Livietta, della montagna reginetta, finché era stata a servizio dai conti Bindangoli, riscuoteva poco e mangiava meno. Era corteggiata, al pari d’altre cento, dal fornaio che tutte ufficialmente rifiutavano, chiamandolo giocosamente Sfilatino. Stante che magro non era, i loro buoni motivi li avranno senz’altro avuti. Fosse come fosse, per la giovane serva un pasto era assicurato. Sempre pancotto e panzanella ma bastevoli a governar la fame.
Caduti in disgrazia, i nobili assisiati la raccomandarono ai biscugini di Milano. Partita subito dopo san Francesco, fece ritorno per i Santi, già dissertando sul risòtt cont el zaffran, la cutelèta e l’òs büüs a la milanesa.
A suo dire non toccava ormai pane, né si fece più toccare dal fornaio.

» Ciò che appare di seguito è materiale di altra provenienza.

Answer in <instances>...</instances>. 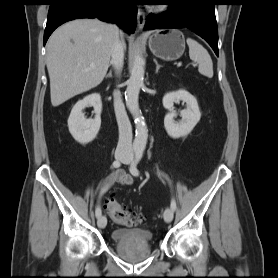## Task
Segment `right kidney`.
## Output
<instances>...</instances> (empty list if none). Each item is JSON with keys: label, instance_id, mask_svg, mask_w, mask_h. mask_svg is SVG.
<instances>
[{"label": "right kidney", "instance_id": "1", "mask_svg": "<svg viewBox=\"0 0 278 278\" xmlns=\"http://www.w3.org/2000/svg\"><path fill=\"white\" fill-rule=\"evenodd\" d=\"M91 105L95 111L94 119H86L82 110ZM102 101L98 93H93L78 101L68 118L69 132L80 144H87L95 139L101 126Z\"/></svg>", "mask_w": 278, "mask_h": 278}]
</instances>
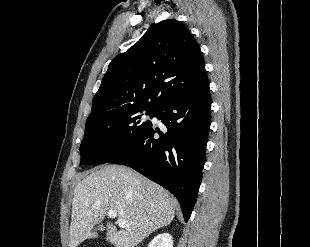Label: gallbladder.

Ripartì il giorno stesso dei morti e non si sarebbe rivista prima dell’Immacolata. Sfilatino, nel giorno di Sant’Ambrogio, la immaginò tra le braccia di Angelo Motta e Gioacchino Alemagna. Nessuna contadinella lo racconsolava più. Non Nannina dai Bartocci, Palmina dagli Offreducci, Faustina dai Cilleni.
Per le feste di Natale, si ripromise di attendere Livietta con un panettone, pur non sapendo quando e come.
Doveva riscattare se stesso, oltre l’orgoglio di una città che sembrava capace solo di pinocchiate dette e fatte.
Neri, il molinaro, mise a disposizione il fior di farina dell’anfiteatro.
Torretti, il sordino, fece omaggio dell’uva colta alla pergola e appesa in cantina ad asciugare.
Luciano, scopino siciliano, spazzò via tutti i canditi che aveva in casa e scolò le bottiglie del Marsala.
La sora Linda, negli Orfei, selezionò un paniere d’uova a doppio tuorlo, che solo lei vedeva senza aprire.
Il marito della pora Lina, detto littorina, essendo ferroviere alle Grandi Officine, fu fatto passare allo zuccherificio di Foligno. Giunto il giorno della solenne antivigilia, l’impasto venne più volte girato e altrettante lievitato. Era ancora nelle mani di Sfilatino quando Livietta gli si appalesò all’improvviso.
L’emozione fu tale che una vampa di calore pervase il corpo dell’uomo. La temperatura si alzo a tal punto da bruciare il panettone prima ancora d’esser messo in cottura. Tanta grazia di Dio non arrivò a veder Gesù Bambino.
Quel che il fornaio toccava pigliava fuoco, arse la bottega come fosse un forno. Seccò il lievito, seccò la fonte, seccò la foglia.
La donna, di fronte a tanto ardore, sciolse il nodo d’amore. E nozze furono, ma sol coi fichi secchi a gran corona.
Nella nostra terra, così, vinse l’antica tradizione, in barba a Babbo Natale e al panettone.